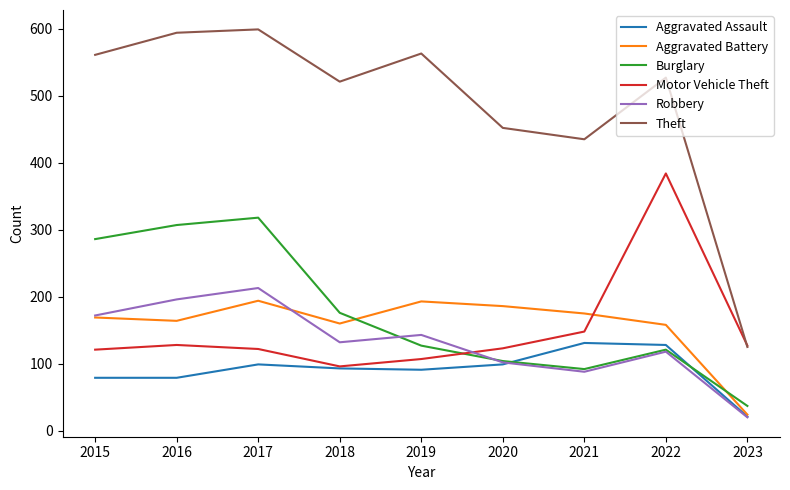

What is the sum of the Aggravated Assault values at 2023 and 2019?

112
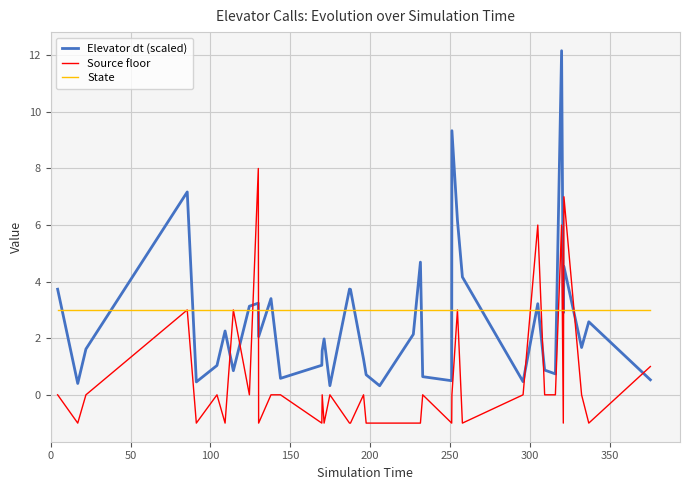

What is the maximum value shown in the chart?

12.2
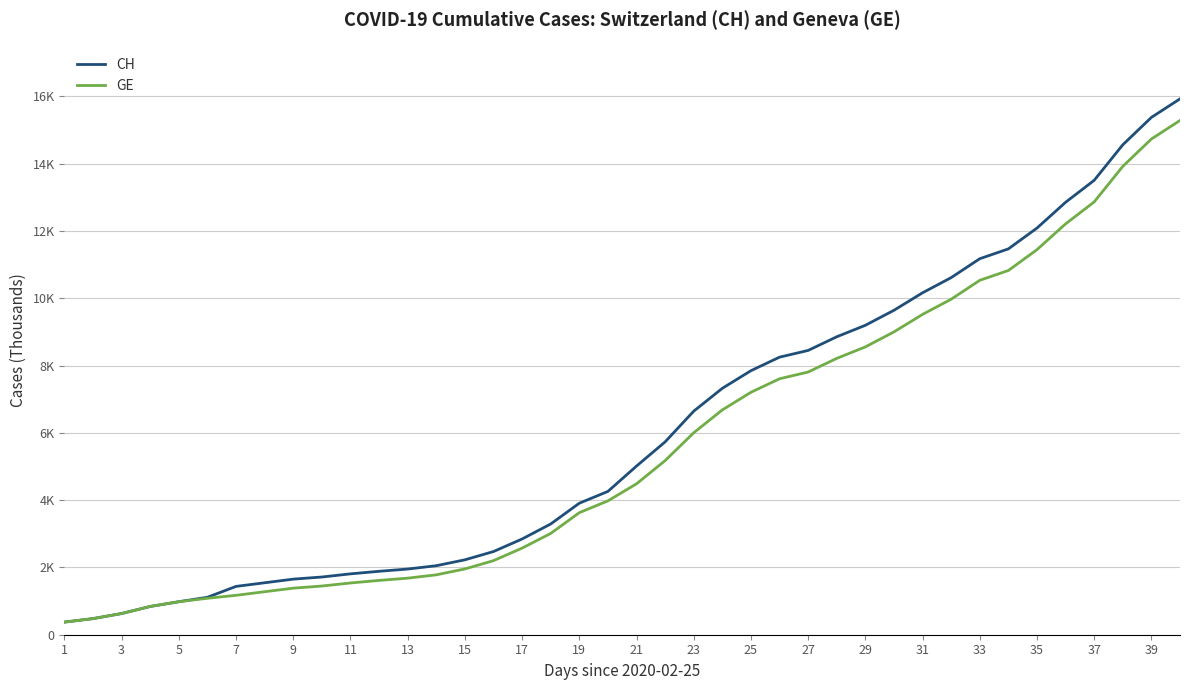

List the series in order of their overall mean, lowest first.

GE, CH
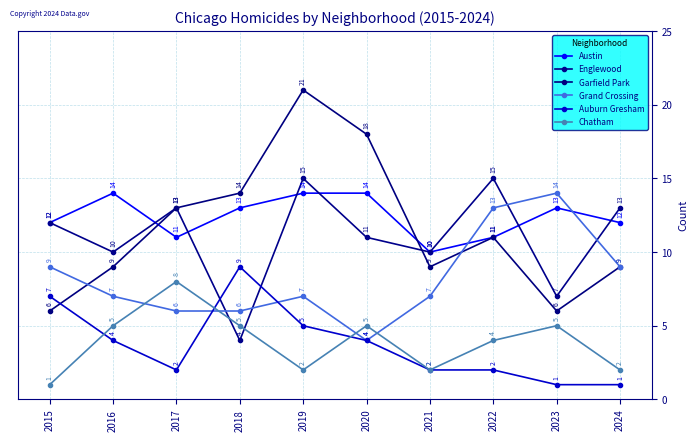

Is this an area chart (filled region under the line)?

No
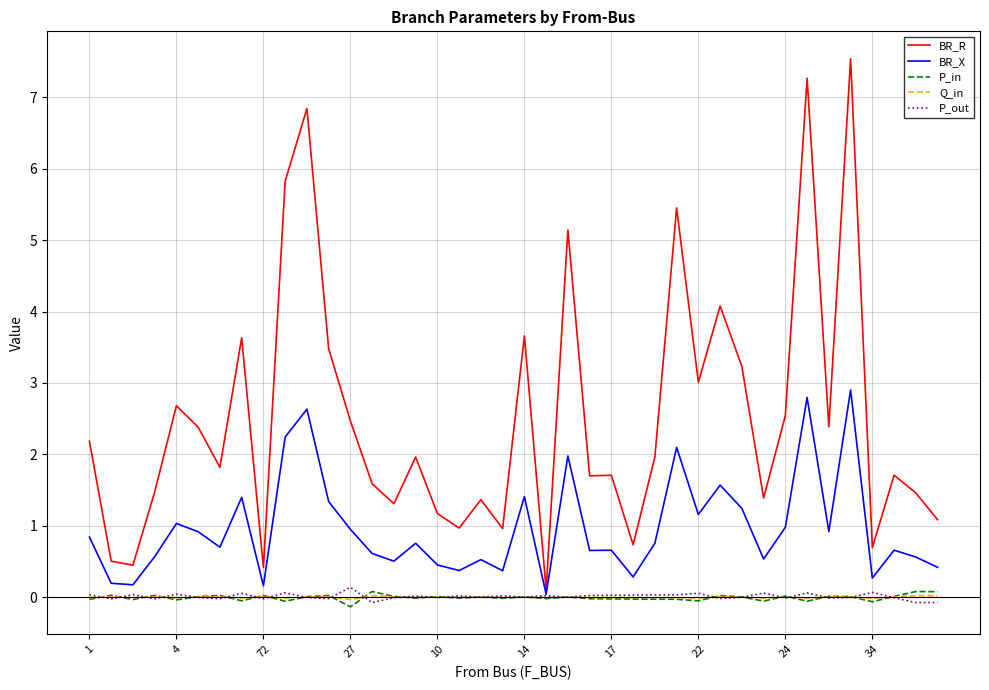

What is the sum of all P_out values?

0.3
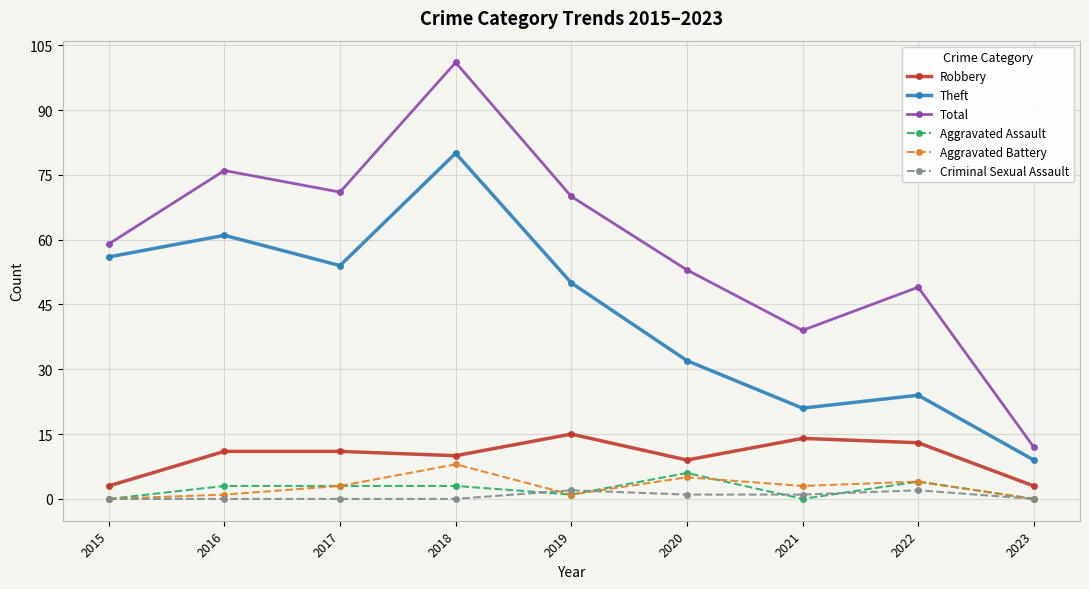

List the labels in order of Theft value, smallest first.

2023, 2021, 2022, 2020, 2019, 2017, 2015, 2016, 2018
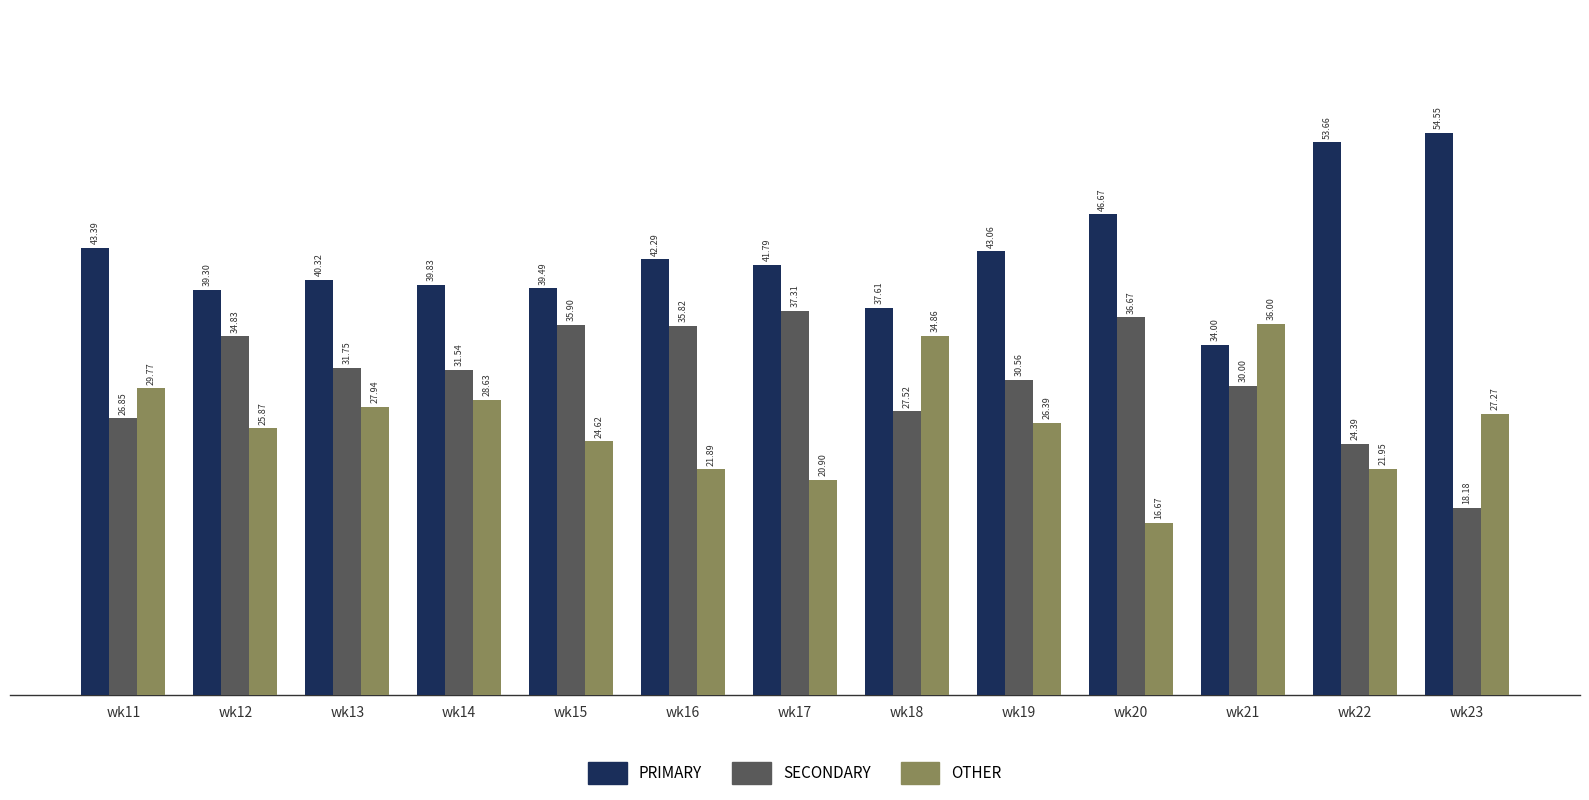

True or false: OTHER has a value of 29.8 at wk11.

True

▶ What you need to do:
Pick out every line of the records that contains the string "True", and copy each one. Case matters.

▶ Answer box:
True or false: OTHER has a value of 29.8 at wk11.
True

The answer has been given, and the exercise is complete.